What makes Richelieu’s Guards recognizable by far is their that their tunic is red and that each of the four pieces, bordered in white, carries a highly visible Greek cross also in white. One can imagine the brilliant figure presented by His Eminence’s horse company on parade, with their large, white-feathered hats and their boots. In fact, the pamphleteers did’t hesitate, in their writings against the Cardinal, to mock his Guards’ red tunic, to which they give, out of derision, the name ‘la roupille’ after a similar Spanish piece of clothing of the same epoch. Red, the ‘color of fire’, ‘scarlet’ or ‘incarnate’, is also Richelieu’s livery color. His pages wore a red jacket and culottes.” Louis Batifol.
The King’s Musketeers, on the contrary, had to buy their uniforms with their salary, which was much lower than that of the Guards.
Finally, the King’s Musketeers criticized the Guards for being soldiers of the parade-ground or antechamber rather than the fighting kind, while they themselves fought on all fronts and at the King’s side.
“The King’s captains and soldiers (who fight hard in the trenches), according to one of them, are demoralized to see themselves reduced to mendacity, while the Guards (of the Cardinal), who are always in the safety of a room, receive a decent and timely-paid allowance for standing guard at the door to a room.” (In “The very humble, very truthful and very important supplication to the King”, 1631, in M. de Morgues, Diverses pièces pour la defense de la Reine mere, 1636.)
The rivalry between the two companies pushed them to provoke each other and even resulted in duels, which were frequent though forbidden. But neither the King nor the Cardinal sought to intervene, happy as they were to see their elite corps test and measure each other.

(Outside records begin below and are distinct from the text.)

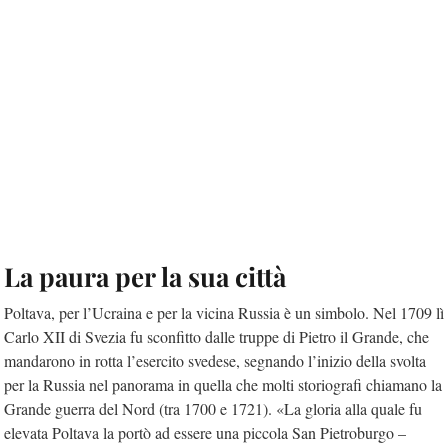
La paura per la sua città
Poltava, per l’Ucraina e per la vicina Russia è un simbolo. Nel 1709 lì
Carlo XII di Svezia fu sconfitto dalle truppe di Pietro il Grande, che
mandarono in rotta l’esercito svedese, segnando l’inizio della svolta
per la Russia nel panorama in quella che molti storiografi chiamano la
Grande guerra del Nord (tra 1700 e 1721). «La gloria alla quale fu
elevata Poltava la portò ad essere una piccola San Pietroburgo –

“The Company of the Musketeers was quite beautiful and Cardinal Richelieu also had a company of Guards composed of very brave men that he had chosen himself. Proud of this Minister’s power, they considered themselves to be the equals of the Musketeers, which brought about frequent combats between these two corps. Louis XIII, who chose to ignore this audacity, merely voiced his joy whenever the Cardinal’s Guards had the disadvantage in these combats, and this imperious Minister applauded in turn when he learned that the Musketeers had succumbed. He made several attempts to have the King abolish this company, but he was not successful.”
“The two troops measured their reputation against each other and incessantly came to blows to prove the truth of their claim to have among them men whose courage gave them victory over all others. If the Guards met the Musketeers by chance during a promenade, they would immediately agree upon a meeting place [for a combat] and would seek out other companions, if needed, to ensure that everyone had a partner! Every day, the Cardinal vaunted his Guards’ bravery and the King would seek to put them down by invoking the exploits of his Gascons.” Arnaud Jacomet.
These skirmishes between the two troops were also fed by the mutual hatred of their respective captains: Richelieu on the one hand and Tréville on the other, who as
Lieutenant-Captain was the commander of the Musketeers. Tréville’s impetuous and indomitable character, as well as his bravery and his devotion to the King, made him a difficult person to subjugate. More, he had the loyalty of his Musketeers who, despite the reputation of the Guards, were more famous than the latter. And Tréville was long-suffering with his young soldiers and refused to reprimand them despite their frequent lapses in discipline.